• **SET PROBLEM 1**
From the nature journal excerpt on Schneider creek and the snow tracks, repeat word for word the passage starting at "I then looked" and ending at "the busy street.".
• **SET PROBLEM 2**
Pick up the nature journal excerpt on Schneider creek and the snow tracks after its final sentence and keep writing it, not the data.

## Begin EXTRACT PROVIDED

Today is a day of pounding rain - perhaps as much as 5 inches in the last 24 hours. I had wanted to see my own watershed Schneider creek in a full spate, so I pushed my way through sheets of rain, and swam over to the Giles Station. Today the water bursts from the culvert there in a rushing flow, then is diverted immediately to an overflow channel and under Giles street. There is little filtration going on when the flow is so intense.

I then looked across the street where wild Schneider creek sees its first daylight for several miles. The water is so high: peaty brown, rushing between tangled branches of snowberry. There is a powerful sense of freedom here.
Then I went down to West Bay drive. At the bottom of the big West Bay hill, behind the Smythe condos on the west side of the road, you can see Schneider creek pouring headlong down the hillside like the flood it is. The sound of rushing water was so strong, I could barely hear the traffic along the busy street.
Finally I crossed West Bay drive to the tiny pocket park across from the Smythe condos. I got on the tiny overlook deck, and looked down to the final culvert that had carried the stream under West Bay drive. There was a huge surge of opaque brown water pouring out into the bay. I could see the massive plume of brown water flowing into the bay, showing its boundary starkly where it pushed against the clear blue salt water.

This is our watershed, our wild stream which on this stormy day shows all her wild nature. This is our estuary in process, bringing the nutrients of the land down to the sea, dropping them on the tidal flats and creating opportunities for new life. This is our water. This is our life.


Janet

Resources: An excellent article by John Dodge in the "Daily Olympian", writing about the silent killer of untreated stormwater discharge to Puget Sound: http://www.theolympian.com/570/story/361799.html.

Monday, January 5, 2009

Tracks in the snow


The eye of the naturalist is an odd thing. We can be in the middle of doing something really critical like the dishes, only to look out and be completely derailed by something we see in the outside world.
Today’s distraction was not only the snow, but also a set of beautiful animal tracks on the snow. Glen bolted outside with the camera and caught these photos of the tracks before the snow melted. (Natural history is so much more entertaining than the dishes).
It looks like the animal took shelter under our deck before the snow started, because Glen couldn’t find any entry tracks, only the exit ones. At some point after the snow fell, probably after midnight when temperatures rose enough to leave an impression of melting, the animal tracked from out under the deck, across our front yard, and towards the Cedar of Lebanon along the street, leaving only tracks and a faint sense of a story lingering...

## End EXTRACT PROVIDED
## Begin SOURCE DATA

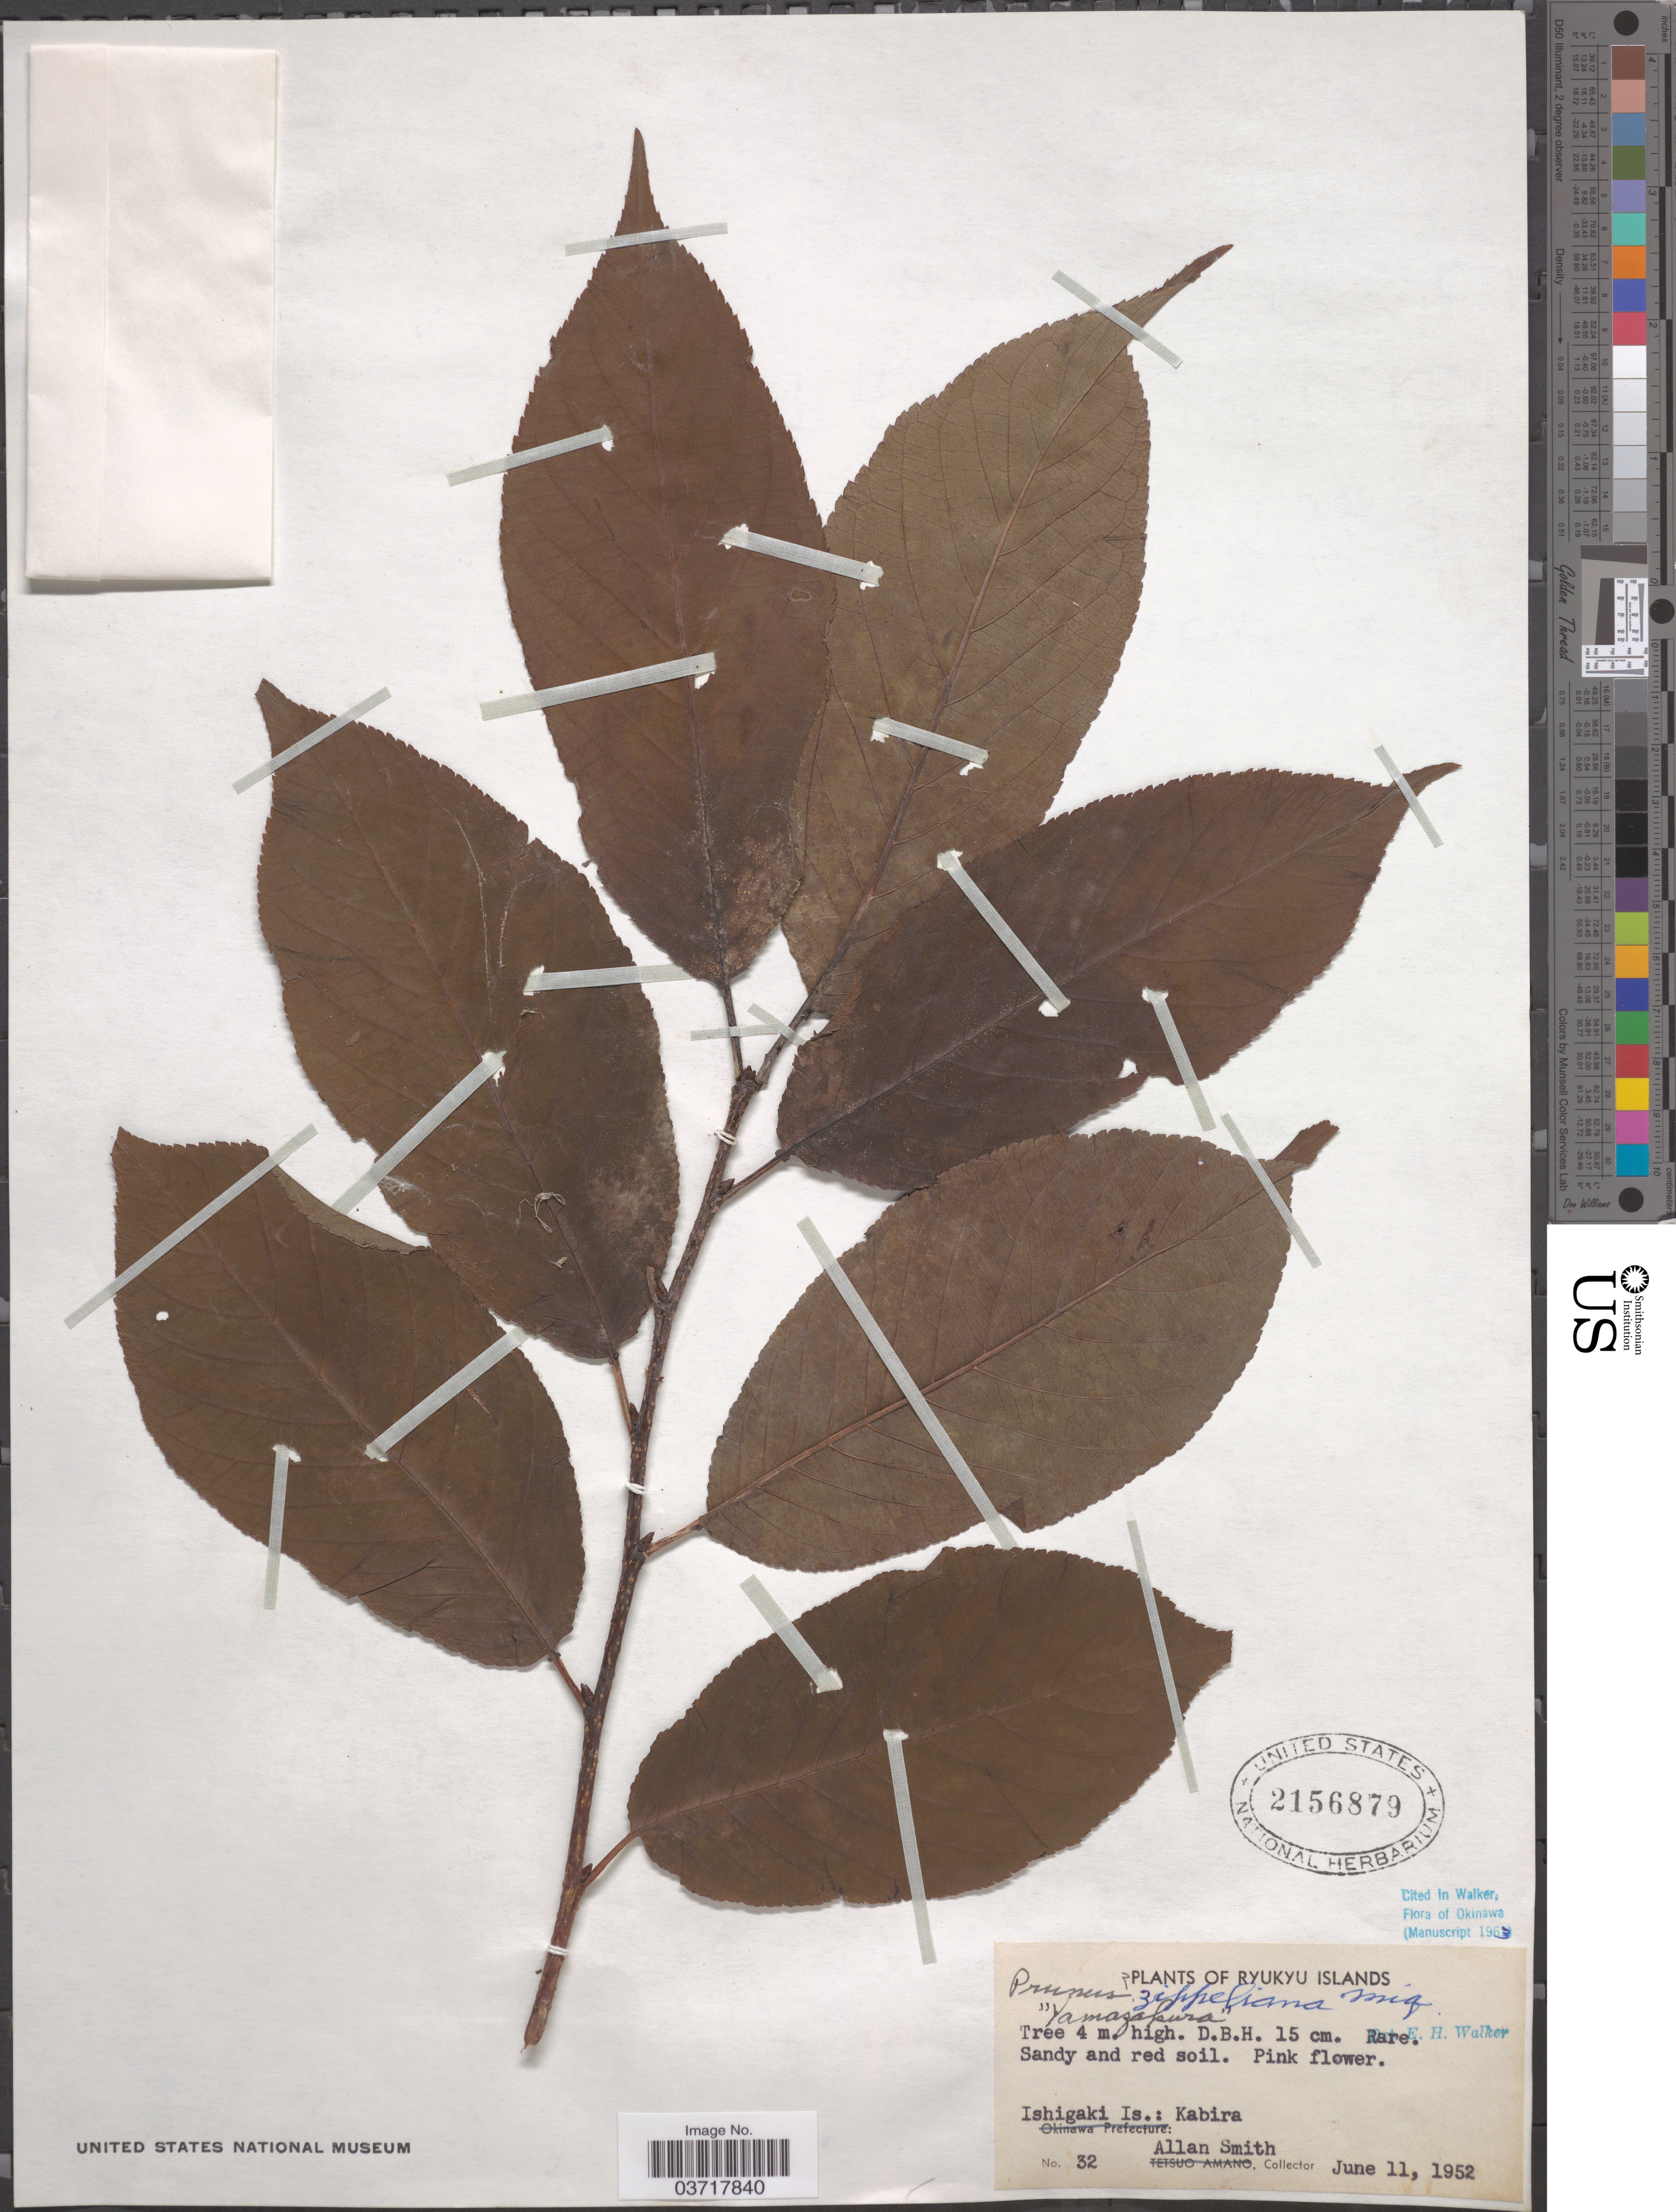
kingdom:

## End SOURCE DATA

• **RIGHT ANSWER 1**
I then looked across the street where wild Schneider creek sees its first daylight for several miles. The water is so high: peaty brown, rushing between tangled branches of snowberry. There is a powerful sense of freedom here.
Then I went down to West Bay drive. At the bottom of the big West Bay hill, behind the Smythe condos on the west side of the road, you can see Schneider creek pouring headlong down the hillside like the flood it is. The sound of rushing water was so strong, I could barely hear the traffic along the busy street.

• **RIGHT ANSWER 2**
These are raccoon tracks. The front paws are quite different from the back: the front ones are smaller, and very hand-like, with deep nail imprints. The back are much longer, looking more like small versions of our feet, and in length as much as 3 inches. I notice in looking at this particular set of prints that the raccoon put most of its weight forward, sinking deeply into the snow, and mossy grass underneath.
Raccoons have several different gait patterns as well. Sometimes the front paws are central, and the big legs swing around, planting outside for the push-off move. Sometimes they reverse the pattern, and the front legs are planted outside, and the big back legs are central. Lots of different patterns, depending on how eager they are to move.
This was a fairly large, weighty animal: the size of the tracks, and the way they sink in tells me that. It was alone; most likely a single male.

These prints tracked over to the cedar. Raccoons are stellar tree climbers, and often spend the night sleeping in a crotch of a tree. It’s possible that this animal ambled over to the cedar, climbed up 20 feet to the first crotch, and had a sleep. It’s also possible that this raccoon skirted the tree and headed down the street. The tracks don’t tell that story. Back to the dishes...

Resources:
Wilderness Survival School - Tom Brown - Pennsylvania
Wilderness Awareness School - Jon Young - near Seattle
"Animal Tracks of the Pacific Northwest" by Pandell & Stall
"Animal Tracks" (Peterson Field Guides) - Olaus Murie

Janet

Friday, January 2, 2009

Greeting the morning


"I watched prairie dogs every day, rise before the sun, stand with their paws pressed together facing the rising sun in total stillness for up to 30 minutes," says Williams. "And then I watched them at the end of the day take that same gesture 30 minutes before the sun goes down they would press their palms together in perfect stillness. I don't mean to anthropomorphize, but when you look at a creature that has survived over the millennium begin and end each day in that kind of stance, it causes one to think about one's own life and speed and rapidity in which we live."

Finding Beauty In A Broken World by Terry Tempest Williams, an environmentalist committed to showing man's impact on the land.

My friend Geva sent me this piece from Terry Tempest Williams. I really love it.
In my science training, we are taught not to anthropomorphize- not to put human feelings, ideas, behaviors on other animals. This is a fairly strict rule. While reading Terry's beautiful writing and looking at her picture, I remembered an experience I had in Joshua Tree one hot summer.
It was August 2001, and the daytime temperatures were reaching 110+. (That was the day the air conditioner broke down at the retreat center).
It was a beautiful natural area, and I'd been looking forward to seeing lots of animals during that week, but because of the heat, I rarely saw any. But there was one day, at dusk; it had been marginally cooler that day and I was out enjoying the sunset. I suddenly noticed all kinds of birds, flying in, perching on nearby cacti. I also noticed they were all facing towards the sunset. They were unnaturally quiet, still: no bird song, no twitching, no territorial fights: just facing the sun in an attitude of reverential quiet. In that moment, I knew absolutely, without doubt: the animals were honoring the setting of the sun (and perhaps giving thanks that the fierce heat was abating). I felt goosebumps on my skin, and I also felt the sense of being in the presence of something deeply sacred.

Janet

Winter Hummingbirds


These are Anna's Hummingbirds, (Calypte anna), at our feeders in Olympia during the recent snowstorms. We feed two females in our yard, and several more - male and female - are in the neighborhood.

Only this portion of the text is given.